Fabrication de la liasse
Retiré
(mercredi 23 octobre 2024)
Photo de monsieur le député Philippe Brun

I. – Le 1 de l’article 150‑0 D du code général des impôts est ainsi modifié :

1° Après le premier alinéa, il est inséré un alinéa ainsi rédigé :

« En cas de transmission à titre gratuit de valeurs mobilières ou de droits sociaux, la plus-value latente est constatée à la date de la transmission. Le donateur ou l’héritier peut opter pour le report de l’imposition de cette plus-value jusqu’à la revente desdits actifs. Dans ce cas, la plus-value est calculée et déclarée, mais son imposition est différée jusqu’à la cession à titre onéreux par le donataire ou l’héritier. »

2° Le deuxième alinéa est complété par une phrase ainsi rédigée : « Le report d’imposition constitue une dette fiscale certaine, dont le montant est déterminé au moment de la transmission. »

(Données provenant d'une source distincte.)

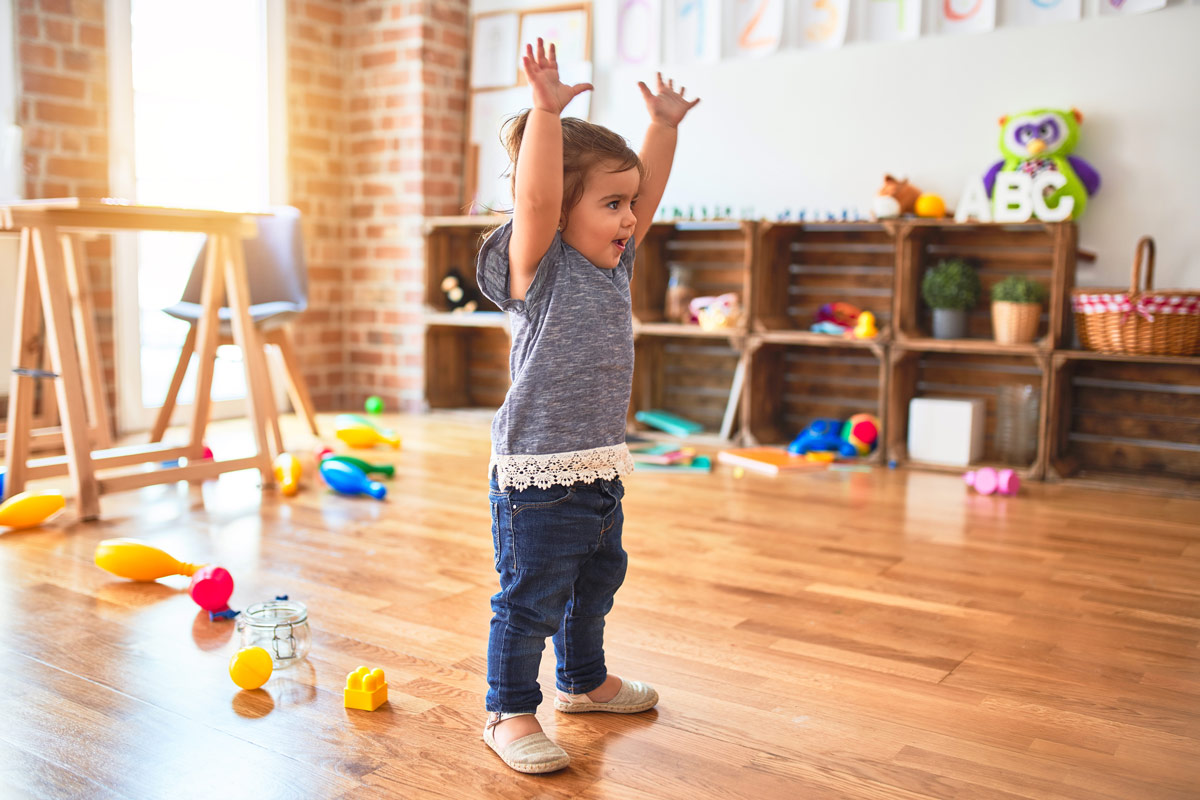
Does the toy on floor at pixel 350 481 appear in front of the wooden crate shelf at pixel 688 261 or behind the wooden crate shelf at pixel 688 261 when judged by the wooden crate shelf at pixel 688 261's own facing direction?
in front

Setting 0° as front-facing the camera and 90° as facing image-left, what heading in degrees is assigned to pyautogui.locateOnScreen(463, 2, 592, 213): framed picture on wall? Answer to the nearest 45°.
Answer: approximately 45°

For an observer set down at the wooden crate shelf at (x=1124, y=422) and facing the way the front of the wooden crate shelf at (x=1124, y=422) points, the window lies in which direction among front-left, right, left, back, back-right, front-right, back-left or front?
right

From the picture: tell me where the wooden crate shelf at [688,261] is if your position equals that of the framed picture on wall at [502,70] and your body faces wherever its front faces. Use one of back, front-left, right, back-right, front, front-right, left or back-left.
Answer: left

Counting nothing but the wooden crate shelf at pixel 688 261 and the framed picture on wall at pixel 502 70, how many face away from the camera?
0

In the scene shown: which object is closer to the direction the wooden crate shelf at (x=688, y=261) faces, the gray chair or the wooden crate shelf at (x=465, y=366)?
the gray chair

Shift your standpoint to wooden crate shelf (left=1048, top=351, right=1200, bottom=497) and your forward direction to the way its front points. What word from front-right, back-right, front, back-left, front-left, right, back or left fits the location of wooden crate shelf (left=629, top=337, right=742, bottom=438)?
right

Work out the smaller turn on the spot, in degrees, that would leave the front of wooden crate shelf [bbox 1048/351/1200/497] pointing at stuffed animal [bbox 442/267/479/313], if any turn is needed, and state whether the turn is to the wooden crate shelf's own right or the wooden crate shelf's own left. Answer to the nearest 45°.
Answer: approximately 90° to the wooden crate shelf's own right

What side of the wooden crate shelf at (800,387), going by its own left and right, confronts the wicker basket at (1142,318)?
left

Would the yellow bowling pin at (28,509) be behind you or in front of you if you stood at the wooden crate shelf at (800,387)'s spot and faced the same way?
in front

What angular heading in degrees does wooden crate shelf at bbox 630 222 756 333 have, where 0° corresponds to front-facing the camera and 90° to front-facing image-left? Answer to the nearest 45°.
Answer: approximately 45°

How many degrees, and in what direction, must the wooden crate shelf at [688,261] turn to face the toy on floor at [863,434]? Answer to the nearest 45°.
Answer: approximately 90° to its left

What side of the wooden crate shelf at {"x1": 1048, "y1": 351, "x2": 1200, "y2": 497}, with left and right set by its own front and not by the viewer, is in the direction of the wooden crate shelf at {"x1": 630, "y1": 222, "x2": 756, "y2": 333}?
right

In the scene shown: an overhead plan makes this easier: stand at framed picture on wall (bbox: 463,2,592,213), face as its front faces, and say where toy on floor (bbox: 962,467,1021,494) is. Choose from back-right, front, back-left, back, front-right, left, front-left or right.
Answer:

II. – Les dispositions du I sont applicables aux donations et successions intervenant à compter du 1er janvier 2025.

Exposé sommaire

Cet amendement vise à instaurer un mécanisme de report d'imposition pour les plus-values latentes lors des transmissions à titre gratuit, permettant ainsi de remédier aux inefficiences actuelles tout en respectant les principes posés par le Conseil constitutionnel.

 

Seuls les foyers fiscaux à hauts revenus sont en mesure de conserver d’importantes plus-values latentes à des fins d’optimisation fiscale, tandis que les ménages moins aisés doivent souvent liquider leur épargne pour financer leurs dépenses courantes, ce qui entraîne la taxation de ces revenus. Cette situation crée aussi une asymétrie fiscale entre les bénéfices distribués et non distribués, sans justification économique claire.

 

Par ailleurs, cette exonération constitue une perte importante pour les finances publiques. Bien qu’aucune évaluation n’ait été réalisée en France, des études menées aux États-Unis — où seule la transmission après décès efface les plus-values — estiment le coût de cette mesure à 39 milliards de dollars pour 2019. En extrapolant ces données, Hannezo (2022) a évalué une perte d’environ 2 milliards d’euros pour la France.

 

Enfin, en dissuadant la réalisation de plus-values de leur vivant, la « purge » des plus-values latentes incite à la rétention d’actifs, ce qui va à l’encontre d’une allocation optimale du capital. Pour remédier à ces inefficiences, l’article 19 de la 3ème loi de finances rectificative pour 2012 prévoyait une exception à la purge en cas de donation de valeurs mobilières suivie d’une revente dans les 18 mois, imposant la plus-value lors de cette revente. Cependant, le Conseil constitutionnel a censuré cette disposition sur la base de l’article 13 de la Déclaration des droits de l’homme et du citoyen, arguant que cette imposition supplémentaire reposait sur les donataires pour des gains réalisés par les donateurs, ce qui ne constituait pas juridiquement un enrichissement propre au donataire.

 

Une approche valide du point de vue constitutionnel consisterait à assimiler, du point de vue fiscal, cession à titre gratuit et cession à titre onéreux. En d’autres termes, la cession à titre gratuit (donation ou succession) serait considérée comme un fait générateur d’impôt, ouvrant la possibilité d’une taxation de la plus-value ainsi constatée. Pour une donation, la plus-value serait directement taxable entre les mains du donateur, ou de façon optionnelle entre les mains du donataire. Dans ce cas, la taxation serait alors assortie d’un report d’imposition (et non d’un sursis). En d’autres termes, la plus-value serait effectivement constatée, calculée et déclarée, mais donnerait lieu à un report, autrement dit un différé dans le paiement de l’imposition, jusqu’au moment de la cession des titres par le donataire. Par extension, la transmission suite à un décès se traduirait, sous réserve d’acceptation des actifs par l’héritier, par un transfert automatique de la charge fiscale, assortie d’un report d’imposition jusqu’à la cession desdits actifs.